── BRANO FORNITO
Dia 16 - giorni nel giorno

Mercoledì 10 agosto, 6 della mattina, la sveglia suona ed io rapidamente cerco con la mano il telefono per spegnerla. Gli occhi lentamente si aprono, la testa inizia ad inviare i primi segnali, le gambe si muovono ed il cuore si prepara ad accogliere nuove emozioni.

Ad aspettarmi in cucina trovo Elisabetta, caffè?

Usciamo rapidamente con il primo gruppo di bambini, direzione: scuola. Oggi la loro sveglia, complice la giornata intensa vissuta ieri in piscina, sembra essere suonata un po’ dopo, siamo in ritardo e per questo acceleriamo il passo. Lungo il tragitto mi trovo ad essere divisa tra D. e N. Abbracci veloci ma intensi, sorrisi timidi ma profondi, ci salutiamo, e rapidamente rientriamo a casa.

Oggi per me e altri 5 compagni è una giornata particolare.

Oggi finalmente prende vita il progetto “compartir”, il progetto che prevede l’incontro con le mamme che, a causa delle loro condizioni di svantaggio, rientrano nel programma di consegna degli alimenti. Il nostro compito è quello di comprovare, attraverso una visita alle loro case, la loro effettiva condizione di vita, per valutare se continuare ad includerle o meno nel progetto.

Prima di uscire facciamo un po’ il punto della situazione, ci accertiamo di avere tutto e ci incamminiamo verso la fermata del “combi”. I Primi appuntamenti sono alle 9 davanti al municipio del paese. Per una questione di sicurezza ci siamo divisi a coppie, Io e Francesco, Alessandra e Nino, Giuliana e Simone.

Cosa troveremo? Saremo in grado? Sarà pericoloso? Cosa vedremo? “Oh raga tenete il telefono e i primi che finiscono chiamano, ci ritroviamo qua”, la voce di Francesco mi riporta alla realtà.
────
ORDINE DI LAVORO 1:
Secondo il brano fornito, a che ora e in quale luogo sono fissati i primi appuntamenti?
ORDINE DI LAVORO 2:
Riporta dal brano fornito il testo compreso tra "Oggi finalmente prende" e "riporta alla realtà.", estremi inclusi.
── VOCI DEL DATASET
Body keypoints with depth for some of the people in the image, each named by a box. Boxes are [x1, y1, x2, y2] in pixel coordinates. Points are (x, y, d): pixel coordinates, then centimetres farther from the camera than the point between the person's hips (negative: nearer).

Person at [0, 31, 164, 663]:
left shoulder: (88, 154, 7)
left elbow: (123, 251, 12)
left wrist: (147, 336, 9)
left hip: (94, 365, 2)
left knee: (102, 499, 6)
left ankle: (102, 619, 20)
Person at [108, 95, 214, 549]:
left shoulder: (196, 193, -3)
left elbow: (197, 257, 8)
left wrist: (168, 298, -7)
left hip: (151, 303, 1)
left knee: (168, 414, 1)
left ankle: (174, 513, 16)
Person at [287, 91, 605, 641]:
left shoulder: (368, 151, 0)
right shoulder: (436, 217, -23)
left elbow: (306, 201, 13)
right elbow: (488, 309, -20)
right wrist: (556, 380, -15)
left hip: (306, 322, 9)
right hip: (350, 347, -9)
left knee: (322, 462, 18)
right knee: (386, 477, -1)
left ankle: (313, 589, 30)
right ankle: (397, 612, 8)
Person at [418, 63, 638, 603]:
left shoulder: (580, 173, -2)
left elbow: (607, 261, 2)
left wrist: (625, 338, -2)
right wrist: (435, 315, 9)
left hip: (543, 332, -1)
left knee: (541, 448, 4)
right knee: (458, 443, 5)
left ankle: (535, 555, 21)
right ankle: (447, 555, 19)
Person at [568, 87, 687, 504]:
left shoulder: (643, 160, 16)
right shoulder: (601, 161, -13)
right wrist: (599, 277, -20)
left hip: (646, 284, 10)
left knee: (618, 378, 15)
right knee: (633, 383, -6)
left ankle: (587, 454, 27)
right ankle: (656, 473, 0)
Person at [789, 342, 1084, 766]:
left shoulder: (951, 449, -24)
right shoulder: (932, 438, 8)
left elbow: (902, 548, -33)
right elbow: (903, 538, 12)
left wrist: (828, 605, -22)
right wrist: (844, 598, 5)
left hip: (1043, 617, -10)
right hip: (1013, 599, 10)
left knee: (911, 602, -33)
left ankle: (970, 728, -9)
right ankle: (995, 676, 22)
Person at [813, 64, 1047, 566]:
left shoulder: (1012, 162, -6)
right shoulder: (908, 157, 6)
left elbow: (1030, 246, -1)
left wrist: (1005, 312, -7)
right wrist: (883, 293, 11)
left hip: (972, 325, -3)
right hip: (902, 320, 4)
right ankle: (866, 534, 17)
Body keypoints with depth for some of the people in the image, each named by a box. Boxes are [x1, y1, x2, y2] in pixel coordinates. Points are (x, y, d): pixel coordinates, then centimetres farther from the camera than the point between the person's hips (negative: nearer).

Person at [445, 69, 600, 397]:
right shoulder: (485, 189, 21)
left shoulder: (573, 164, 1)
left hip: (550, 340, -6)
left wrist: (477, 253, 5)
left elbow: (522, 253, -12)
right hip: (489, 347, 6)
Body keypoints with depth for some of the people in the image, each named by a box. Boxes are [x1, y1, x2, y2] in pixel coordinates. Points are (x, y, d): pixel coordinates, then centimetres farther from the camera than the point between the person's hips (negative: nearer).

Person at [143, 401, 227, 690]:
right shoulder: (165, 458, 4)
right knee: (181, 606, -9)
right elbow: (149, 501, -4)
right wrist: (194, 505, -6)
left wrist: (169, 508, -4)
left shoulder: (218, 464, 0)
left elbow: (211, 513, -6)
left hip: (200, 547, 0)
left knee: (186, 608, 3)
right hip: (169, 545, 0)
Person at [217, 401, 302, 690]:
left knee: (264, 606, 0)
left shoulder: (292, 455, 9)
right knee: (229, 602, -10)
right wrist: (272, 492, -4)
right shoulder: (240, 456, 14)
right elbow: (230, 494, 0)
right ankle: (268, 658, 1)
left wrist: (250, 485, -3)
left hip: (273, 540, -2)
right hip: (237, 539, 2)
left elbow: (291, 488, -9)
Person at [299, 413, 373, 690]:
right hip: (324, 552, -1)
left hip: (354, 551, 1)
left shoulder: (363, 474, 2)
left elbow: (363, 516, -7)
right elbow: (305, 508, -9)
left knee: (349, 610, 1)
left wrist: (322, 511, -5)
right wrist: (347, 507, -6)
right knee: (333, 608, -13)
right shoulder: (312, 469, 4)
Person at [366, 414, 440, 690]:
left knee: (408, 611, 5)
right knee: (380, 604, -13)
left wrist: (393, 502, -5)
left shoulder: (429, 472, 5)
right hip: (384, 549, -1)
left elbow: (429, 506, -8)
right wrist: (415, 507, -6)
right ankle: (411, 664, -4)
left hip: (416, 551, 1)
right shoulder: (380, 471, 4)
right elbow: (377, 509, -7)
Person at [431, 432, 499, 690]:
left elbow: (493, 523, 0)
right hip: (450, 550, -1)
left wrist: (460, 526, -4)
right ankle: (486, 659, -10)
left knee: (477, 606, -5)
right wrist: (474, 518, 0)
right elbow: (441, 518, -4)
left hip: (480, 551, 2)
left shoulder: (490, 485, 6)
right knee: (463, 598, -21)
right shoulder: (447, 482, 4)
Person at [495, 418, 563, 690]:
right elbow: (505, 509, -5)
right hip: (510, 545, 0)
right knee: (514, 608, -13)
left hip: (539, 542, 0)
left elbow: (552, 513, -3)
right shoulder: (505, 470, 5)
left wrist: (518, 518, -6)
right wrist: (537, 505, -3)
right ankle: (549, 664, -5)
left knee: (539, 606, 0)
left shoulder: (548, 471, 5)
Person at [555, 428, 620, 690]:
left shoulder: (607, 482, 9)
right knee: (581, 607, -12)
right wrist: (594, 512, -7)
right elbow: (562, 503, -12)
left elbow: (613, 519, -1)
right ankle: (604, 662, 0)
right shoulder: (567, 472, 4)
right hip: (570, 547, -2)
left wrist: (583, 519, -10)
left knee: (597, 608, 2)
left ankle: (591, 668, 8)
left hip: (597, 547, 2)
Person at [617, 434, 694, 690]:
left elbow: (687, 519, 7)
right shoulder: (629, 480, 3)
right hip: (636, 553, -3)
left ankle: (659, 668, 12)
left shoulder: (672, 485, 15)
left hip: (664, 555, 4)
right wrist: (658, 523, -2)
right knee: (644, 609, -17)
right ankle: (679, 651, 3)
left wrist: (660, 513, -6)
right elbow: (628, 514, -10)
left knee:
────
RISULTATO 1:
Alle 9, davanti al municipio del paese.

RISULTATO 2:
Oggi finalmente prende vita il progetto “compartir”, il progetto che prevede l’incontro con le mamme che, a causa delle loro condizioni di svantaggio, rientrano nel programma di consegna degli alimenti. Il nostro compito è quello di comprovare, attraverso una visita alle loro case, la loro effettiva condizione di vita, per valutare se continuare ad includerle o meno nel progetto.

Prima di uscire facciamo un po’ il punto della situazione, ci accertiamo di avere tutto e ci incamminiamo verso la fermata del “combi”. I Primi appuntamenti sono alle 9 davanti al municipio del paese. Per una questione di sicurezza ci siamo divisi a coppie, Io e Francesco, Alessandra e Nino, Giuliana e Simone.

Cosa troveremo? Saremo in grado? Sarà pericoloso? Cosa vedremo? “Oh raga tenete il telefono e i primi che finiscono chiamano, ci ritroviamo qua”, la voce di Francesco mi riporta alla realtà.